02 december 2006

Snackbar bij nacht

Ik hoef alleen maar iets te drinken. De dag was lang, de klussen die liggen te wachten zijn veeltallig. Binnen is het stil. Ik ken de patatbakker ergens van.

‘Werkte jij niet bij de Albert Heijn?’
‘Stond jij niet bij de pan?’
(Zo was het. Ik verwarmde de voorgefabriceerde pakketten en verkocht ze voor veel geld voor vers.)

We weten het weer.
‘Dat colaatje krijg je van mij.’ Ik heb nog nooit een woord met hem gewisseld, maar herinner me hoe hij – bij de beveiliging – door de winkel schreide: respect voor wie gestolen had. Hij was afstandelijk maar amicaal. Hij was 24. Hij had autoriteit, ook over mij.
‘Werk je er nog steeds?’
We lachen allebei en schudden onze hoofden.
‘Wat doe jij?’ Ik weet nooit wat ik op die vraag moet zeggen.
‘Ik ben kunstenaar.’
‘Ik bak patat.’

Het valt stil.
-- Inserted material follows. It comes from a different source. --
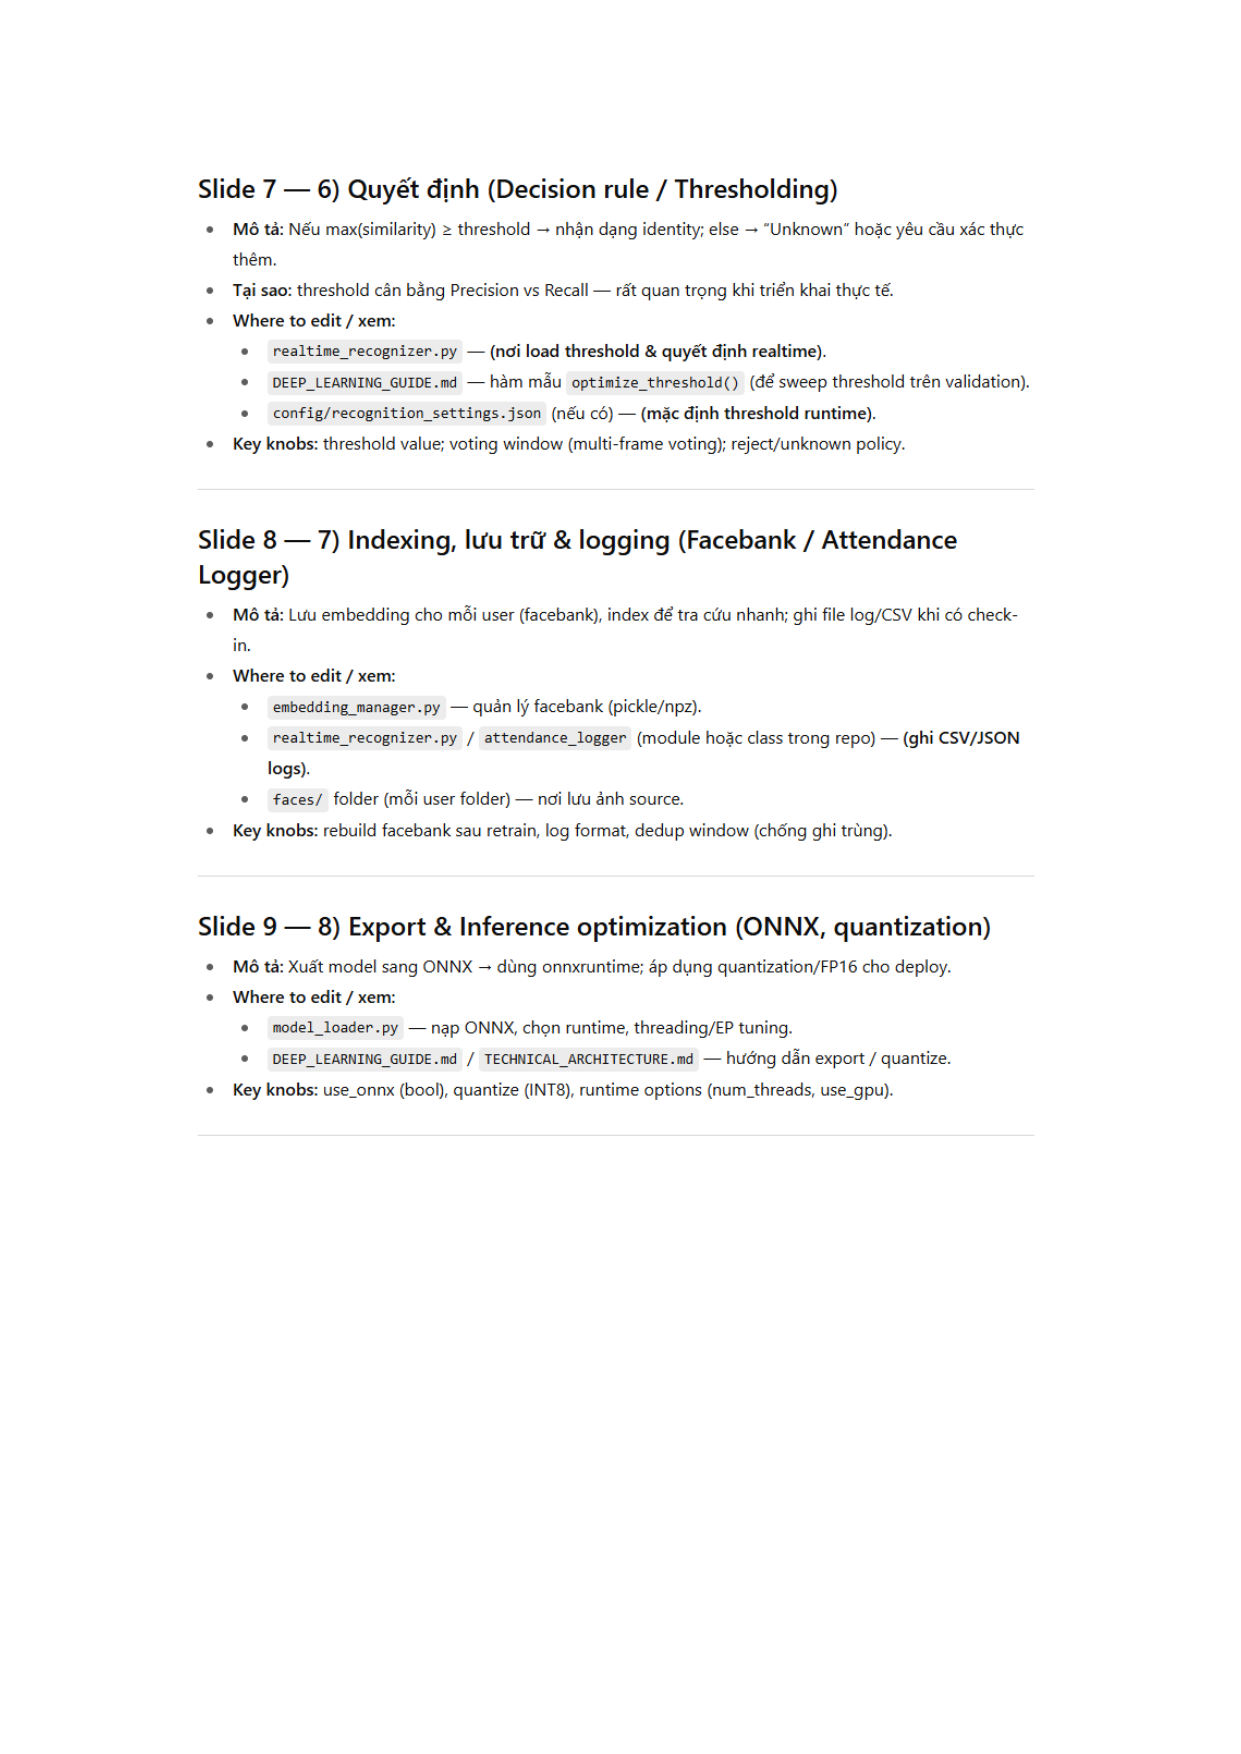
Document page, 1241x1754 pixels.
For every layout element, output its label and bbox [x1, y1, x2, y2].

picture [187, 150, 1053, 1137]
Een klant komt binnen. Hij koopt een koffie en een bal gehakt. Mo – ik weet zijn naam weer, nu ik naar hem kijk – maakt braaf zijn praatje en kijkt in de tussentijd naar mij.
‘Ik ben eruit gewerkt’ zegt hij. ‘Ze hebben het daar nooit begrepen.’ Ik denk aan hoe de manager destijds de junks benaderde. De Ahold-cursus ‘omgaan met klanten’ was te lezen in ieder deel van zijn gedrag. En ik bedenk hoe Mo – onbenaderbaar maar open – alles in de winkel in de gaten had.
‘Kom even mee’ zei hij dan. ‘Er is iets wat ik wil laten zien.’ In het hokje tegenover de pan, waar ik de prefab maaltijden bakte, liet hij de dief zien hoe hij gestolen had. Een pakje vlees, een brood, twee blikjes Euroshopper-bier. Vaak liet hij ze gaan, vertelt hij nu. Dat had ik nooit gezien.

‘Misschien ga ik maar weer studeren’, zegt hij – als de bal de deur uit is.
'Dat moet je doen’, zeg ik.

Ik moet gaan. De klussen wachten.
'Dank je wel’ zeg ik. Hij knikt.
‘Misschien moet je..’ Ik maak mijn zin niet af. Hij wacht even en gaat dan verder met zijn patat.